Многие из товарищей, и я в частности, по ночам бегали на баррикады — то на Тверскую, то на Долгоруковскую. На похороны убитого Н. Э. Баумана ходила вся наша артель.
Начались революционные действия и у нас в Рогожской — на заводах Гужон и Перенуд. Я участвовал в заграждении пролетов яузских мостов, в валке товарных вагонов с насыпи и опутывании проволокой.
Однажды вечером к нашим баррикадам подступил отряд драгунов. Доехав до заграждений, драгуны дали залп вверх. На этот залп с нашей стороны последовали револьверные ответы и революционные песни. Драгуны и казаки уехали ни с чем.
Два раза я был под ночным обыском и один раз в сыскном, и даже был общий обыск на квартире, но ничего не нашли. Ввиду «религиозной профессии» подозрений сильных на меня не было.
Вернулась семья — она была во Владимире. Я уж стал в полном смысле революционером, хотя ни в какой партии не функционировал. Крест был с шеи сброшен и образа только по просьбе жены были оставлены на местах. В церковь тоже перестал ходить. Одним словом, религия побоку.

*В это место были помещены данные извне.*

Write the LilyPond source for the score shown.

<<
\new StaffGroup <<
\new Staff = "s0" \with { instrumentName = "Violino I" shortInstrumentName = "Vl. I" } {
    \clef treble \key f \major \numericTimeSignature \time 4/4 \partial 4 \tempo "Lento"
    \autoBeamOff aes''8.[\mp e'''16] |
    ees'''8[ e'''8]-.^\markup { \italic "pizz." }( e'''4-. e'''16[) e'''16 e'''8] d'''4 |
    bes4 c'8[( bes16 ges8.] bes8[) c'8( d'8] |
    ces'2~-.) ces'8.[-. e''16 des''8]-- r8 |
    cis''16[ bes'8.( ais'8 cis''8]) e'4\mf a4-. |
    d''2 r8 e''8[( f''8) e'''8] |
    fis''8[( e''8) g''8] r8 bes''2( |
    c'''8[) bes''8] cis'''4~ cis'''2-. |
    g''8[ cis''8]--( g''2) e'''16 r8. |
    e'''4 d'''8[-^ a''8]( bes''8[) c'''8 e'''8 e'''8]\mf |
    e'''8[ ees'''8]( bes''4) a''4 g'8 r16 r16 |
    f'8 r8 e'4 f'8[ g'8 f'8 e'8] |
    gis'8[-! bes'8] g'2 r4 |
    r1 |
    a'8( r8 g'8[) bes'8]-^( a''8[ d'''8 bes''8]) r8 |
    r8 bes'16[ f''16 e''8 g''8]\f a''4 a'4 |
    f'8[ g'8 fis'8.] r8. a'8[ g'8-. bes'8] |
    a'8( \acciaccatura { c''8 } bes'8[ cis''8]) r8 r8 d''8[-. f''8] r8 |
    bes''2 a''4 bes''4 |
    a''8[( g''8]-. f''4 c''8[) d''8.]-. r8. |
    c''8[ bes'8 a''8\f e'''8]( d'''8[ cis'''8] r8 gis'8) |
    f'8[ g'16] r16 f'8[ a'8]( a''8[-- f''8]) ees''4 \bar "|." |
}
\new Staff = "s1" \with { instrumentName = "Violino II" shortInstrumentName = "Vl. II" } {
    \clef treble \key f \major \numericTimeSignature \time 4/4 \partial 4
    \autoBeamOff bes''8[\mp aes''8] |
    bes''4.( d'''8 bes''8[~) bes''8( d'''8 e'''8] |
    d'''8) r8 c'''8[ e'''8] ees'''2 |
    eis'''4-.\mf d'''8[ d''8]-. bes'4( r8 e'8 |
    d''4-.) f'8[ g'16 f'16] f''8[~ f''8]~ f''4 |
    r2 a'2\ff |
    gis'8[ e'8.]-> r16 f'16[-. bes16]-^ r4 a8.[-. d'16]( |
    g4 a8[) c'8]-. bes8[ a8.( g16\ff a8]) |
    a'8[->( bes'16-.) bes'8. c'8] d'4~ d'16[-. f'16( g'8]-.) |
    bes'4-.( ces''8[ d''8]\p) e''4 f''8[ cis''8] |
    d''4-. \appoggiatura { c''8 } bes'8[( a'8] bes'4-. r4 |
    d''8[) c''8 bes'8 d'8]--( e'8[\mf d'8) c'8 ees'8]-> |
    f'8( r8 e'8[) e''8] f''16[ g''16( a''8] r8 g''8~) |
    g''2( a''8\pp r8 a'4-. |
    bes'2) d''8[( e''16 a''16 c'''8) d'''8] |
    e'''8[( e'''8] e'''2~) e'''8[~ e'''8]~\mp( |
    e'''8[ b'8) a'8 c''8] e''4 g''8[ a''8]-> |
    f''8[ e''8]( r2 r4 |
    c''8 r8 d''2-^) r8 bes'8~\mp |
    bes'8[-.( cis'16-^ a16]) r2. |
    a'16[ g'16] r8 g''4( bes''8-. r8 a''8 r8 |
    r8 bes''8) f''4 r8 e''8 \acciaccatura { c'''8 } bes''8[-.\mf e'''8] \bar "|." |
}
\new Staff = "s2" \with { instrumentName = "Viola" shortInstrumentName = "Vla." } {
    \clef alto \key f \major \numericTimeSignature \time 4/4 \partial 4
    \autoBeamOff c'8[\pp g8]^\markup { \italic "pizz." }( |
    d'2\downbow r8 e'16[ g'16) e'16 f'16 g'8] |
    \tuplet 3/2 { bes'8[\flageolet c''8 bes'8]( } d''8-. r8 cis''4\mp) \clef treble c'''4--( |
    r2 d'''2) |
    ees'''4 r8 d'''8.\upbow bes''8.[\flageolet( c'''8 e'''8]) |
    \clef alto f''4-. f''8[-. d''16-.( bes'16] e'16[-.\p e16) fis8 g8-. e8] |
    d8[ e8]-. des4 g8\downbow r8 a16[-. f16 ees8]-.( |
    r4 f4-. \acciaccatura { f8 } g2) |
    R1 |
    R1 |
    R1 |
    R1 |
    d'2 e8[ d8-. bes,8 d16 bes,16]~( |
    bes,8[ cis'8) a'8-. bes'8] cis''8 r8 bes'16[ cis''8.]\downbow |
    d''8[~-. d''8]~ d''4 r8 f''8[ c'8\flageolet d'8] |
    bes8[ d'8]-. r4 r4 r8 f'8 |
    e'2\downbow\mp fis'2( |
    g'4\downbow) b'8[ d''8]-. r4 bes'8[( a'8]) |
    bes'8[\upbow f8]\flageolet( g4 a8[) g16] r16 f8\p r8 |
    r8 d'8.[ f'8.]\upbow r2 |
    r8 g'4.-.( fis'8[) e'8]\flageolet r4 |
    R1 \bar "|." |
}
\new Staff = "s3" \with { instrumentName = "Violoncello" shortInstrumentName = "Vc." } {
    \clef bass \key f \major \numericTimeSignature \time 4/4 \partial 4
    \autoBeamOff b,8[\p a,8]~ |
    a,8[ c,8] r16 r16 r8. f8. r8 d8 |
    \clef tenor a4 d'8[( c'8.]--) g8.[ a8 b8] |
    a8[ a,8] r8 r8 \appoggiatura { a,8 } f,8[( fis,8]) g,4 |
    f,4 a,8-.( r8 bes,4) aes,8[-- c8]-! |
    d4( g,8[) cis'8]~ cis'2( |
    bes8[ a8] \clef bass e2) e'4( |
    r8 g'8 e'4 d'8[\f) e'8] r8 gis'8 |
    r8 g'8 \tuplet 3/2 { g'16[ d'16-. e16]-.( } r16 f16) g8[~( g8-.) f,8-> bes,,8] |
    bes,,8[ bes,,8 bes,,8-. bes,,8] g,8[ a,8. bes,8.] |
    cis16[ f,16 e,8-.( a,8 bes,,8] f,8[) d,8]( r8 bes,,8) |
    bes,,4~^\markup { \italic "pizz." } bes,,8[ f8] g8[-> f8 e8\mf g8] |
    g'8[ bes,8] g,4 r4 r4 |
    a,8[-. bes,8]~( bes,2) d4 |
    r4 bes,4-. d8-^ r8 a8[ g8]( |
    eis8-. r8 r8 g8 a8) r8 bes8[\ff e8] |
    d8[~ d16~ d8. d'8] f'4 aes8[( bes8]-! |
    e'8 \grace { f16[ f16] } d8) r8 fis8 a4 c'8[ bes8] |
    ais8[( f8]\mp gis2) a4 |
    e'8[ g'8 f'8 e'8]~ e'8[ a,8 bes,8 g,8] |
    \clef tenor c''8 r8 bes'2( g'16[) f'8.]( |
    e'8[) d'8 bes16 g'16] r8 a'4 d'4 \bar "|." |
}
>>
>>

Портреты хорошей литографии царя и царицы были мной уничтожены.
На почве этой между мной и женой начался разлад. Продав кое-какие хозяйственные вещи, она удрала с семьей во Владимир. Я, конечно, отнесся к такой проделке хладнокровно, сказав, как в «Ухаре-купце»: «Нет, так не надо — другую найдем».
Прошло несколько лет.
После московского разгрома немецких магазинов я выбыл, пьяный, на родину и с тех пор там осел.
В ПОХОДЕ
Когда я стараюсь припомнить бурные годы второй моей юности, начавшейся с Октября семнадцатого года, разум мой путается в событиях, и я не в силах рассказать о них по порядку. Так бывает с похмелья: мелькают в уме призрачные картины, и никак не поймешь, было ли это на самом деле или только привиделось.
От славных московских баррикад Пятого года жизнь моя стала двулика и мучительна. Я все писал иконы. Я их написал сотни и тысячи. Они расходились по семейственным углам, перед ними зажигались лампадки, люди в церквах молились на честные произведения моей кисти, но совесть моя не была чиста. От московских баррикад Пятого года одной рукой я писал, а другой рукой готов был уничтожить написанное, ибо сам ни на грош не верил в то, что делаю. То есть я верил только в краску и поклонялся великому человеческому уменью оживлять мертвую краску, но сердце мне подсказывало, что бог тут ни при чем. Зачем же я так старательно заставлял верить в бога других людей? Сколько я ни думал об искусстве своем, о тяжелой человеческой жизни и о боге, я ни до чего не мог додуматься. И я пуще прежнего пил и в пьянстве забывался на время от мучивших меня мыслей. Я уж видел, что не кончится это добром, потому что нельзя обманывать самого себя и других людей.
Но тут-то и случился большевистский переворот.
С какой радостью окунулся я снова в политический омут. Мне уж смешным казалось, что всю жизнь я писал святых.
Да, это была вторая моя молодость, и до сих пор меня охватывает чувство справедливой гордости, что я не остался в хвосте у революционного человечества.
Пусть не подумает мой далекий и неведомый друг, которому придется читать сии записки, что я был нечестным или лукавил перед самим собой, и пусть он не подумает, что я рассказываю об этом в похвальбу свою.
Наша партийная большевистская ячейка состояла из тридцати пяти членов вместе с сочувствующими. Мы открыли Республиканский клуб в старом правленском помещении и чайную, реквизированную у местного кулака Дунаева. Организовали, кроме того, мясную лавку. Одним словом, не давали пикнуть частной торговле. Скупщикам-барышникам не давали скупать скот до двенадцати часов, а скупленный реквизировали.
И вот внезапно, по наступлении Колчака, пришла телефонограмма: мобилизовать пятнадцать процентов ячейки — молодых товарищей на фронт. Собрали экстренное собрание. Тут, не указывая никаких уважительных причин, весь молодняк убежал из партии, а те, кто обещался идти на фронт, — обманули. И вот из всей ячейки только мы с товарищем Маркичевым В. В. мобилизовали себя и уехали в Вязники. Товарища моего, как молодого и уже обученного военному делу, немедля отправили на колчаковский фронт, а меня перевели во Владимир — в 215-й запасной полк. Во Владимире я семь дён обучался военному искусству, а на другую неделю нам объявили высылку в Воронеж.
Через несколько дней мы были уже в Бутурлиновке. В это время по инициативе деникинских шпионов в трех больших селах вспыхнуло кулацкое восстание. К кулачеству примкнули и зеленые, как тогда называли дезертиров.